The ideal thing would be if an MPI_Request
could be converted to a file descriptor, since libuv can wait efficiently on file descriptors via poll
, but I don’t see a standard way to do this (even though some MPI implementations may use file descriptors internally for asynchronous requests).
However, MPI_Wait
is thread-safe, along with MPI_Waitall
, so that offers another option. You could spawn a (real) thread to wait on MPI, and when the waiting succeeds you could use uv_async_send
to notify the main libuv (Julia) event loop. See also here and here.

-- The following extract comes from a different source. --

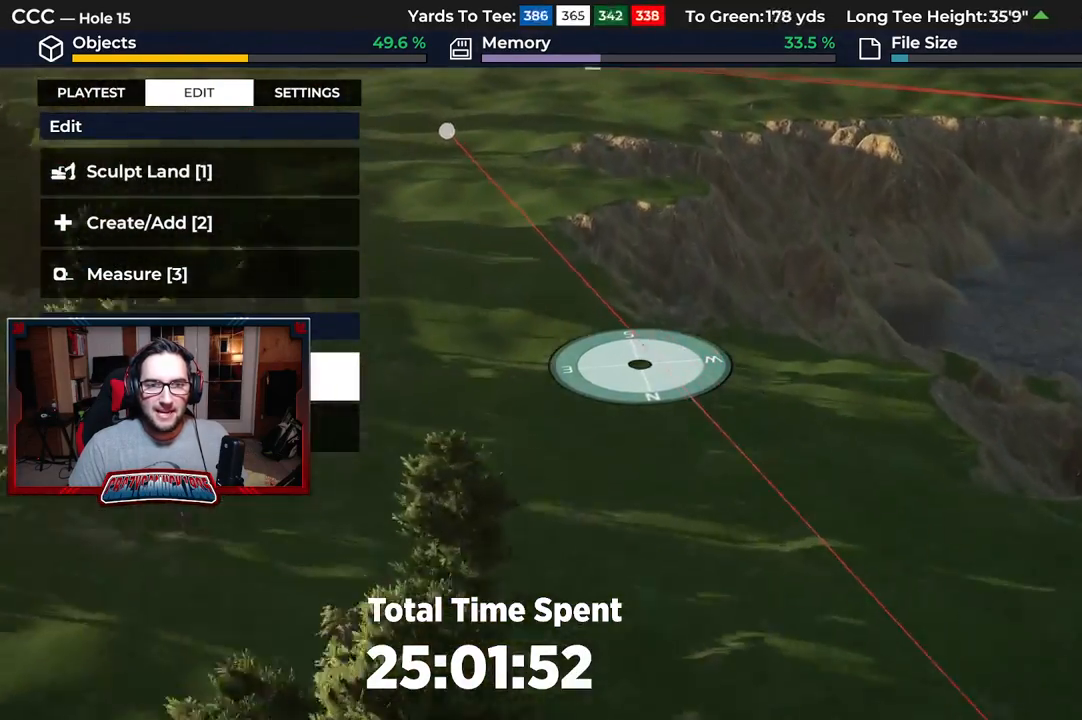
{"buttons": ["R2"], "left_stick": "center", "right_stick": "center", "events": [[300, "R2", "down"], [433, "left_stick", "center"]]}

It would be nice if something like this were implemented in MPI.jl, since it’s rather low-level stuff that most users wouldn’t want to muck with directly, though now that Julia supports real threading it should be easier.
2 Likes
MPI also has something called a generalized request that allow you do define custom mechanisms for asynchronous operation. I haven’t read the documentation closely yet, but this might ultimately be the best way to integrate MPI requests with Julia.
1 Like
Thanks for your answers @stevengj!
And what about using @threadcall ? Multi-Threading · The Julia Language
@threadcall
on MPI_Wait
or MPI_Waitall
sounds like a good choice here, too — I didn’t actually know about that macro! Since it only works for ccall
, you’ll have to re-implement MPI.Waitall!
, or submit a patch to MPI.jl — it might be reasonable to have keyword argument to do this.
2 Likes
I’ve added a PR for a @threadcall
-based wait
here: RFC: Define wait(req) to use threadcall by simonbyrne · Pull Request #452 · JuliaParallel/MPI.jl · GitHub. Thoughts/comments appreciated.

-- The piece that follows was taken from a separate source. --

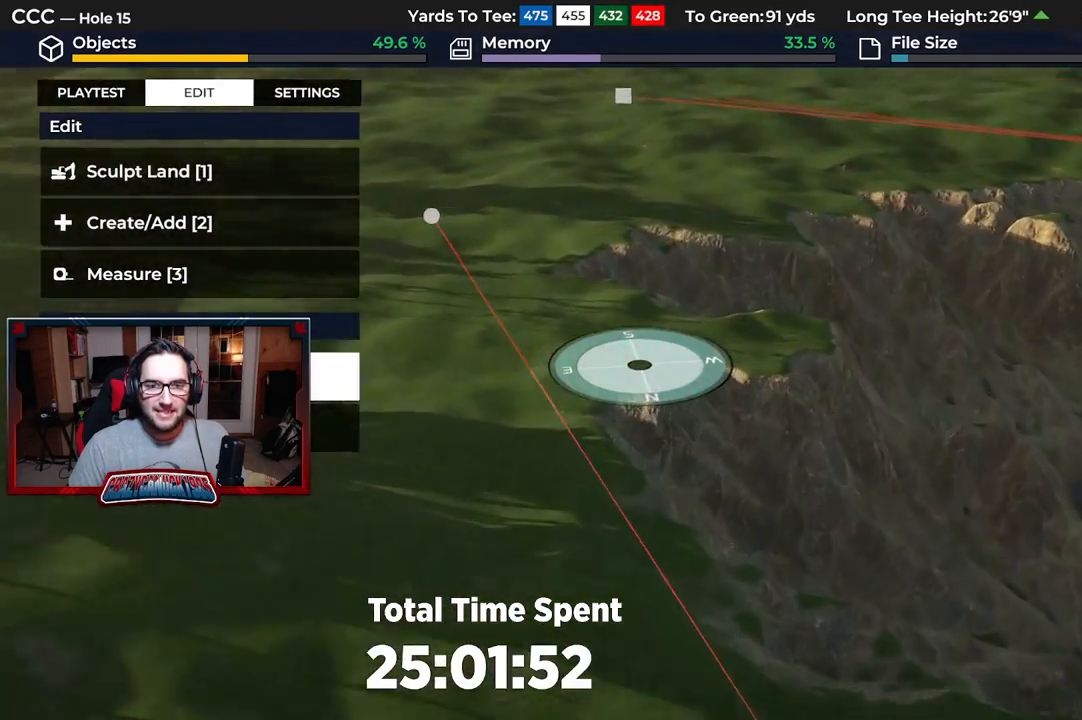
{"buttons": [], "left_stick": "center", "right_stick": "center", "events": [[283, "R2", "up"]]}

If you want to use a Julia thread, you can simply use
t = Threads.@spawn MPI.Waitall!([rreq, sreq])
(though you will need to start Julia with multiple threads, and use MPI.Init_thread
)
3 Likes
In Chmy.jl, we recently combined task-based approach with MPI and async GPU operation (relying on TLS) with the aim to hide MPI communication behind stencil computation. The approach was successful to allow scaling 3D thermo-mechanical Stokes flow on the entire LUMI supercomputer. It combines long running tasks (workers initialised by a launcher) on which task-local exchangers and stack allocator provide the work to achieve the halo exchange where cooperative waiting is needed.
2 Likes